Depois do Oscar dado a "Ainda Estou Aqui" e após o fenômeno pop que "O Agente Secreto" virou, o universo repressivo da ditadura brasileira, nos anos 1970, vem mobilizando as maiores mostras internacionais da indústria audiovisual, a incendiar novas miradas sobre os porões da tortura e sobre controle estatal. Na 49ª Mostra de São Paulo, essa discussão vai ganhar corpo, poesia e, principalmente, um nome: "Honestino". Fusão de raro equilíbrio entre documentário e ficção, o longa-metragem do diretor amazonense Aurélio Michiles, com foco na luta do líder estudantil Honestino Guimarães (sequestrado em 1973, aos 26 anos), ferveu o Festival do Rio de 2025 em debates políticos de alta temperatura. Saiu do cine Odeon com o troféu Redentor de Melhor Montagem. Por uma toada de taquicardia, a edição de André Finotti, que assina o roteiro com Michiles, funde uma série de arquivos com dezenas de depoimentos de familiares, amigos e militantes num mosaico que se abre para a encenação, com o ator Bruno Gagliasso, em desempenho inflamável, no papel título.
A Mostra receberá esse coquetel Molotov de memória e indignação no dia 22, às 19h30, na sala 1 do Espaço Petrobras De Cinema, com mais uma projeção no dia 28, às 16h30, no Reserva Cultural 1. A cada sessão, sua trilha sonora, composta por Flavia Tygel, vai grudar nos tímpanos, com seu requinte melódico raro. É um biopic sobre um herói da resistência, mas é também um tratado "autogeográfico" sobre a geração de Michiles, que nasceu em Manaus, em 1952.
Formado em Arquitetura pela Universidade de Brasília e em Artes Cênicas pela Escola de Artes Visuais do Parque Lage, Michiles dirigiu filmes como "O Cineasta da Selva" (1997), "Teatro Amazonas" (2002) e "Segredos do Putumayo" (2020), premiado pela APCA em 2022. Atuou também na TV e hoje vive em terras paulistanas. Por e-mail, ele explicou ao Correio da Manhã a bússola de esperança que guia "Honestino".
Qual foi a primeira vez em que o nome do Honestino mobilizou suas atenções?
Aurélio Michiles - A história de Honestino Guimarães ou "Gui" (era como todos nós o conhecíamos) sempre esteve entre os meus projetos para realizar um filme. Quando cheguei em Brasília, em 1968, aos 16 anos, vindo de Manaus junto com amigos - um deles é o hoje escritor Milton Hatoum -, logo conseguimos criar relações de amizades no movimento estudantil secundarista (ensino médio). Ali, o Honestino já era a grande referência, o líder estudantil da UnB, a Universidade de Brasília. Inclusive o quarto que alugamos na W3-Sul, servia de refúgio para as reuniões clandestinas organizadas pelo Honestino.

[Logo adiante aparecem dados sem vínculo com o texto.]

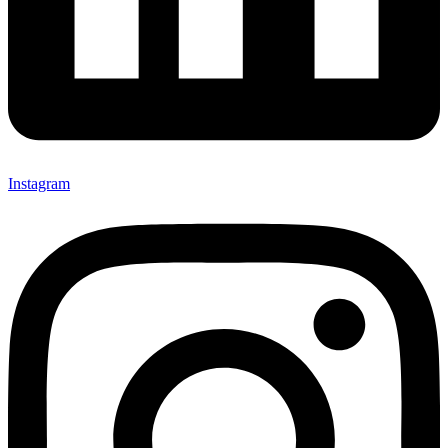
Instagram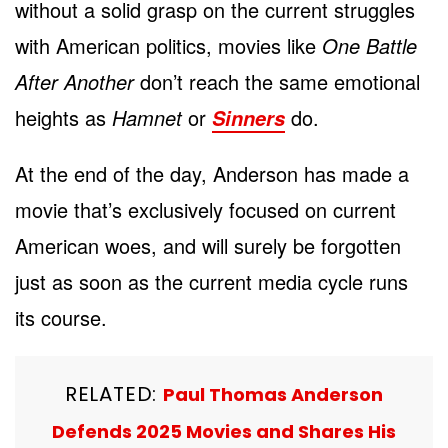
without a solid grasp on the current struggles
with American politics, movies like
One Battle
After Another
don’t reach the same emotional
heights as
Hamnet
or
do.
Sinners
At the end of the day, Anderson has made a
movie that’s exclusively focused on current
American woes, and will surely be forgotten
just as soon as the current media cycle runs
its course.
RELATED:
Paul Thomas Anderson
Defends 2025 Movies and Shares His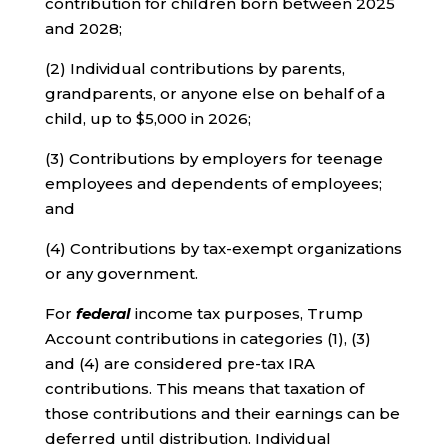
contribution for children born between 2025
and 2028;
(2) Individual contributions by parents,
grandparents, or anyone else on behalf of a
child, up to $5,000 in 2026;
(3) Contributions by employers for teenage
employees and dependents of employees;
and
(4) Contributions by tax-exempt organizations
or any government.
For
federal
income tax purposes, Trump
Account contributions in categories (1), (3)
and (4) are considered pre-tax IRA
contributions. This means that taxation of
those contributions and their earnings can be
deferred until distribution. Individual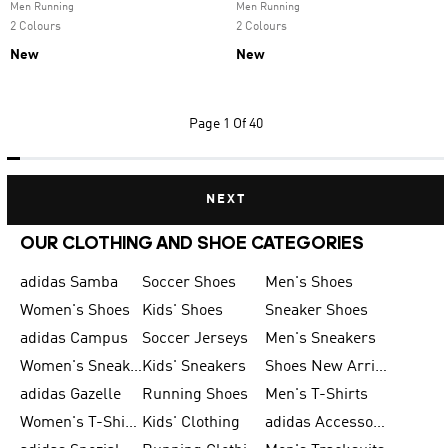
Men Running
Men Running
2 Colours
2 Colours
New
New
Page
1 Of 40
NEXT
OUR CLOTHING AND SHOE CATEGORIES
adidas Samba
Soccer Shoes
Men's Shoes
Women's Shoes
Kids' Shoes
Sneaker Shoes
adidas Campus
Soccer Jerseys
Men's Sneakers
Women's Sneakers
Kids' Sneakers
Shoes New Arrival
adidas Gazelle
Running Shoes
Men's T-Shirts
Women's T-Shirts
Kids' Clothing
adidas Accessories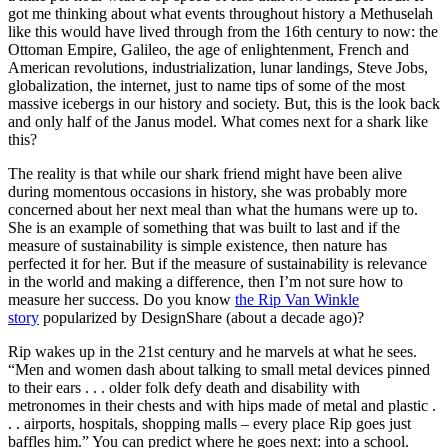
got me thinking about what events throughout history a Methuselah
like this would have lived through from the 16th century to now: the
Ottoman Empire, Galileo, the age of enlightenment, French and
American revolutions, industrialization, lunar landings, Steve Jobs,
globalization, the internet, just to name tips of some of the most
massive icebergs in our history and society. But, this is the look back
and only half of the Janus model. What comes next for a shark like
this?
The reality is that while our shark friend might have been alive
during momentous occasions in history, she was probably more
concerned about her next meal than what the humans were up to.
She is an example of something that was built to last and if the
measure of sustainability is simple existence, then nature has
perfected it for her. But if the measure of sustainability is relevance
in the world and making a difference, then I’m not sure how to
measure her success. Do you know
the Rip Van Winkle
story
popularized by DesignShare (about a decade ago)?
Rip wakes up in the 21st century and he marvels at what he sees.
“Men and women dash about talking to small metal devices pinned
to their ears . . . older folk defy death and disability with
metronomes in their chests and with hips made of metal and plastic .
. . airports, hospitals, shopping malls – every place Rip goes just
baffles him.” You can predict where he goes next: into a school.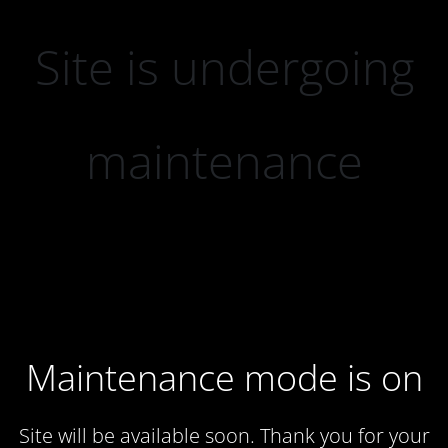
Site is undergoing
maintenance
Maintenance mode is on
Site will be available soon. Thank you for your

Como foi o processo de direção de Bruno Gagliasso para a criação da persona de Honestino, numa relação de simbiose com os depoimentos e com as imagens de arquivo?
A simbiose principal foi a conexão entre o diretor e o ator. Como se diz, aconteceu uma química, e, a partir daí, foram conversas e trocas de mensagens (cartas pessoais e poemas do Honestino) e arquivos (fotos). O Bruno assimilou a atmosfera da personagem e incorporou em momentos distintos a dramaticidade narrativa do filme. O meu trabalho de diretor foi sempre lembrá-lo que o personagem não era triste, mas ao contrário, alegre, carismático.
De que maneira o teu filme dialoga, de modo consciente, com os registros anteriores que o cinema brasileiro fez da ditadura? O que significa fazer um documentário sobre nossa épica política nos tempos polarizados de hoje?
O filme "Honestino" conscientemente segue na busca em querer refletir sobre um período ditatorial vivido pela minha geração. Honestino Guimarães foi assassinado aos 26 anos. Foi um líder estudantil que se recusou a se exilar para manter viva a resistência do movimento estudantil, e isso faz dele uma referência, um exemplo para as novas gerações. No Brasil atual, quando muitos querem reescrever a nossa história, cada filme realizado sobre aquela época é uma luz que ilumina a escuridão do silenciamento. Isso nos faz querer continuar a falar sobre o que foram aqueles anos de violência e intolerância.